September 30, 2010
Leaders Pledge to Meet Hunger-Reduction, Other Goals by 2015
Obama Announces New Development Policy
U.N. Secretary General Ban Ki-moon, President Barack Obama and other heads of state recently reaffirmed their pledge to reduce global poverty and meet the 2015 Millennium Development Goals (MDGs).
“Instead of just managing poverty, we have to offer nations and peoples a path out of poverty,” Obama says in his Sept. 22 summit speech. The president announced a new, strengthened U.S. Global Development Policy, based on broad-based economic growth that advances development as a “core pillar of American power.”
The assembly discussed at U.N. headquarters in New York Sept. 20-22 what needs to be done and how progress may be achieved in the remaining five years of the 15-year global plan. The eight MDGs commitment include goals and targets for developing nations to meet on reducing hunger; extreme poverty; maternal and child mortality; prevalence of diseases like HIV/AIDS, malaria and others; gender inequality; and environmental degradation.
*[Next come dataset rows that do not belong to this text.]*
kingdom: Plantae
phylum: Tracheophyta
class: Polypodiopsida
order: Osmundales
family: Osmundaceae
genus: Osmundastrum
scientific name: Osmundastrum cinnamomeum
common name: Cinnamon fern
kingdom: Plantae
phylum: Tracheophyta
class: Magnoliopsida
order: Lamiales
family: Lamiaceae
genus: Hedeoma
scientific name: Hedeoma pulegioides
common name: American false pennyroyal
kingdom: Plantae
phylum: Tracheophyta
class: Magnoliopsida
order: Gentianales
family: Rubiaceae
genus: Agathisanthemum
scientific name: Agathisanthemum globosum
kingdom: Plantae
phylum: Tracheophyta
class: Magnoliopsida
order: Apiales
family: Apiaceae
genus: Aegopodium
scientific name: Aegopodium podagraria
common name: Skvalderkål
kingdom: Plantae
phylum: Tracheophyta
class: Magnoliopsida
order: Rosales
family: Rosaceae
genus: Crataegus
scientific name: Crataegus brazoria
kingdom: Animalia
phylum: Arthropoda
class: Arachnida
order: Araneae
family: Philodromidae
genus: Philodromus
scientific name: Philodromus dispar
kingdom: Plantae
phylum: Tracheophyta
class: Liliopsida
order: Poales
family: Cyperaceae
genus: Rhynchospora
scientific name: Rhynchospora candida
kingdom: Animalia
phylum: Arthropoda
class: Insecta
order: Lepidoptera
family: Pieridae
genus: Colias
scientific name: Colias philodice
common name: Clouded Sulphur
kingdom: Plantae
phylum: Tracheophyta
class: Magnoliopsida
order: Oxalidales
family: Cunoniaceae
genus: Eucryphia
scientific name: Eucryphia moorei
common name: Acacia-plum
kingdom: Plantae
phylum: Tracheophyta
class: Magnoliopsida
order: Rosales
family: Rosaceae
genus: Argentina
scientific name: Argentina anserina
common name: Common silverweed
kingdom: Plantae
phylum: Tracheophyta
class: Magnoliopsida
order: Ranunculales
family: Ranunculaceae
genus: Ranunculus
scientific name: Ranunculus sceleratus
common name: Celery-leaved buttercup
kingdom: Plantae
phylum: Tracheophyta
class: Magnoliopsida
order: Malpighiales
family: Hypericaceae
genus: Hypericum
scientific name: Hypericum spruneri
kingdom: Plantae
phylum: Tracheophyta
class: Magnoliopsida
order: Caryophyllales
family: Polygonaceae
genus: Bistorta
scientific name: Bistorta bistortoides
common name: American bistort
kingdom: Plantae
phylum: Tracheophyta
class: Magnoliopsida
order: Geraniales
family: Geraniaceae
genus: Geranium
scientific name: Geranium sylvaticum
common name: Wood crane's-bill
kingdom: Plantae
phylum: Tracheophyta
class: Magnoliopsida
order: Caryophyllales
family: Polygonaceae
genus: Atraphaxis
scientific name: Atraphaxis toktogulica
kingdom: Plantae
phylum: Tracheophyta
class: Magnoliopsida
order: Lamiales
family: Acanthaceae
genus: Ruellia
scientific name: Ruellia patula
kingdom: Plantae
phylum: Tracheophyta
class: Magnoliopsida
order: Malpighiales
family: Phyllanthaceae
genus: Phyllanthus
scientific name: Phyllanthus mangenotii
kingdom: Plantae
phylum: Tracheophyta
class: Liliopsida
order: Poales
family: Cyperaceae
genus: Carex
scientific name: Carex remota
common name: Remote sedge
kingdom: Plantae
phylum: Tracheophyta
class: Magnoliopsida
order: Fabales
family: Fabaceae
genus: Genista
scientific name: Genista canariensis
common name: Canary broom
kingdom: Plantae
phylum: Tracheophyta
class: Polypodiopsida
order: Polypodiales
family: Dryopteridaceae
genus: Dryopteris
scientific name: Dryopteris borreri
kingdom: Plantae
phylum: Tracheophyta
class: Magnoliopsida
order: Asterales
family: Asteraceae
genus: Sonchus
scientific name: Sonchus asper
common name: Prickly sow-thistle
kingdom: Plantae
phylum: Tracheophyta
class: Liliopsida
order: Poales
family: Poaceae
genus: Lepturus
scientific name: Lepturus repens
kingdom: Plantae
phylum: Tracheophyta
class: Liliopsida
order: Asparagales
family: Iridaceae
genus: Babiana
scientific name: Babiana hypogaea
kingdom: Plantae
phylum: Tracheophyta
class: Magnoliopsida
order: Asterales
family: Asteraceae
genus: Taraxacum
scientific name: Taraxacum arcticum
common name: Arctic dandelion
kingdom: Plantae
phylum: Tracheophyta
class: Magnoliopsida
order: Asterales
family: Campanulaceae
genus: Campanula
"It is incumbent on the international community to recommit itself, as it has through adoption of the Millennium Challenge goals, to reducing hunger and poverty in the world,” says Avram "Buzz" Guroff, ACDI/VOCA’s senior managing director of food security. “The U.N. is appropriately playing a catalytic role in that regard.”
Guroff says the international community has experienced setbacks in meeting the goal to reduce the number of 800 million underfed people by half by 2015 but points to successes in China and several sub-Saharan Africa countries, where a strong international commitment, such as the U.S. Feed the Future program, has led to successful gains against hunger.
“However, it will take greater political will at all levels if the goal is going to even be approached, let alone reached," says Guroff.
Reacting to the release of the new policy and the recommitment to the Millennium Development Goals, U.S. Global Leadership Coalition Executive Director Liz Schrayer says, “Today’s announcement from the administration on a new global development policy is truly groundbreaking and provides concrete steps for advancing development….The administration is demonstrating clear and ambitious leadership on global development.”